La linea del pudore. Giuseppe Scaglione e ciò che va sacrificato

La linea del pudore. Giuseppe Scaglione e ciò che va sacrificato

Recensione di Martino Ciano. In copertina: “La linea del pudore” di Giuseppe Scaglione, Les Flâneurs Edizioni, 2024

“La linea del pudore” è quel confine sottile che ognuno di noi sposta a suo piacimento e attraverso cui separa ciò che è lecito da ciò che è illecito. Il pudore è anche qualcosa che ha a che fare con il dolore e con il rapporto che instauriamo con esso, infatti tramite il pudore comprendiamo, accettiamo e scontiamo le nostre e le altrui sofferenze.

Certamente, Giuseppe Scaglione si riferisce maggiormente alla prima rappresentazione che ho descritto a inizio articolo, ma non distoglie lo sguardo da qualcosa di più profondo, che può rifarsi all’idea di “compromesso”, che, quasi sempre, incatena chi lo accetta a una serie di conseguenze irreversibili.

Il romanzo dello scrittore pugliese ci pone davanti a questo scenario, prendendo spunto dal meglio della letteratura noir, che però l’autore rielabora con i mezzi della “tradizione meridionale”. Le dinamiche sociali e le aporie in esse contenute sono l’appiglio sicuro, quasi la giustificazione a ogni cosa. Detto in soldoni: il capro espiatorio del delitto al centro di questa storia.

“La linea del pudore” è la nuova indagine del commissario Andrea Lamparelli, più un sociologo che un uomo di legge, vista la sua abilità nel saper catalogare il torbido, infilandosi tra quelle crepe ben celate dal più gretto provincialismo, che ha come scopo quello di ridicolizzare la gravità di ogni evento capace di far collassare l’intera struttura sociale.

L’omicidio di Loredana Greco, esponente della Bari facoltosa ed ecologista, nonché donna di indubbia bellezza, innesca la bomba ad orologeria. Il primo depistaggio è il movente passionale, che avrebbe il compito di portare Lamparelli su un terreno di banalità e di facili allusioni.

Il commissario non ci casca, ma sfrutta l’occasione per introdursi in un ambiente sostenuto dall’apparenza e dall’omertà, tant’è che il tutore della legge si domanda cosa sia “il pudore” e se il suo significato cambi “a seconda della classe sociale”.

E andiamo al secondo aspetto che ho illustrato a inizio articolo, ossia il pudore come  mezzo di attraversamento del dolore.
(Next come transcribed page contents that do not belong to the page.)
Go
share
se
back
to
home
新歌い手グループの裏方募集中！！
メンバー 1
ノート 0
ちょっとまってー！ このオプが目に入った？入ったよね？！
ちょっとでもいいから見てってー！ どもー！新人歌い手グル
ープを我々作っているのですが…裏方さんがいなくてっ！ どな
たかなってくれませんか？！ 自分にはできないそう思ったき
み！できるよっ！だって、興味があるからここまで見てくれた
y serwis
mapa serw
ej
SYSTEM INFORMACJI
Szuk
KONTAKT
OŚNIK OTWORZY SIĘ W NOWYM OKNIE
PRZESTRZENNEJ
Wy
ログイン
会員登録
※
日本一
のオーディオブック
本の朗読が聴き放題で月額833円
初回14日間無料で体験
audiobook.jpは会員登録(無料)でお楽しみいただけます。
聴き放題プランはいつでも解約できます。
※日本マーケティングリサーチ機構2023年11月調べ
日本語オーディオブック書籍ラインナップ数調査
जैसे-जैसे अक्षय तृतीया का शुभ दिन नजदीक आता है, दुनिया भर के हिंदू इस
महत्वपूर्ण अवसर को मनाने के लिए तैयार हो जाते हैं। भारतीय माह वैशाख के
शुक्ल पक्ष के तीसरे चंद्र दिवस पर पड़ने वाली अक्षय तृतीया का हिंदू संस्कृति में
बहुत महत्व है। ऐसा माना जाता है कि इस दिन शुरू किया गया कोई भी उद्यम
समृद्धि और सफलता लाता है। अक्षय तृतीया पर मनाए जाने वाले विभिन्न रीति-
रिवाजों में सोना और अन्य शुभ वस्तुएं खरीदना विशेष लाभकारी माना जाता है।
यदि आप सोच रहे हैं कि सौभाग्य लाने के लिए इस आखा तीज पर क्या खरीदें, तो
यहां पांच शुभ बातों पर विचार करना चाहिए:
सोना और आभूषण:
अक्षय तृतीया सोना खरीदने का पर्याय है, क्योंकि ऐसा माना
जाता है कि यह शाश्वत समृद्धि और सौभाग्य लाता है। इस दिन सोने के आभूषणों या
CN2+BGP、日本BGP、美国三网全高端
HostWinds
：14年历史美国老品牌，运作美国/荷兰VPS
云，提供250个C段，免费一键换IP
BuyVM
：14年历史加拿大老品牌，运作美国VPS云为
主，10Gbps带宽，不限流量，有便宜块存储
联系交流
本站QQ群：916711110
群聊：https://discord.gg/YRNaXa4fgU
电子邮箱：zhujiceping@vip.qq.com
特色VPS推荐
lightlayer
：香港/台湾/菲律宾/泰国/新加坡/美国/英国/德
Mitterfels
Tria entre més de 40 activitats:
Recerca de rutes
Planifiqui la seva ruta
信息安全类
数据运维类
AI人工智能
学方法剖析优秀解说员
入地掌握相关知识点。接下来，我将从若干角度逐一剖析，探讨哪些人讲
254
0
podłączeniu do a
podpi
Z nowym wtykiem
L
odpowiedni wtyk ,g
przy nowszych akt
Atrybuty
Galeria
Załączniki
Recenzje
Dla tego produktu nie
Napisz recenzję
Scaglione ci mostra personaggi sofferenti, nonostante la patina di benessere che ognuno di loro ostenta.

Bari è una città di lobby locali che aspirano a uscire dal proprio isolazionismo. Prestigio e fama, più del denaro e del possesso di beni, sono il fine di ogni relazione. In un quadro del genere “amicizia e amore” sono parole vuote che vengono riempite solo da valori mondani.

Anche un omicidio può essere quindi un “male necessario” per mantenere determinati equilibri. La domanda però sorge spontanea: chi è il rampollo che si prenderà la briga di mostrare la propria brutalità in un branco di finta raffinatezza?

Scaglione scrive un romanzo di impatto che ci fa scendere nei meandri della “zona grigia”, luogo in cui il potere si rinnova assoldando persone di diversa estrazione sociale e creando un movimento di “liberazione” dal pudore. Una lezione che conosciamo, ma che è sempre bene ripassare.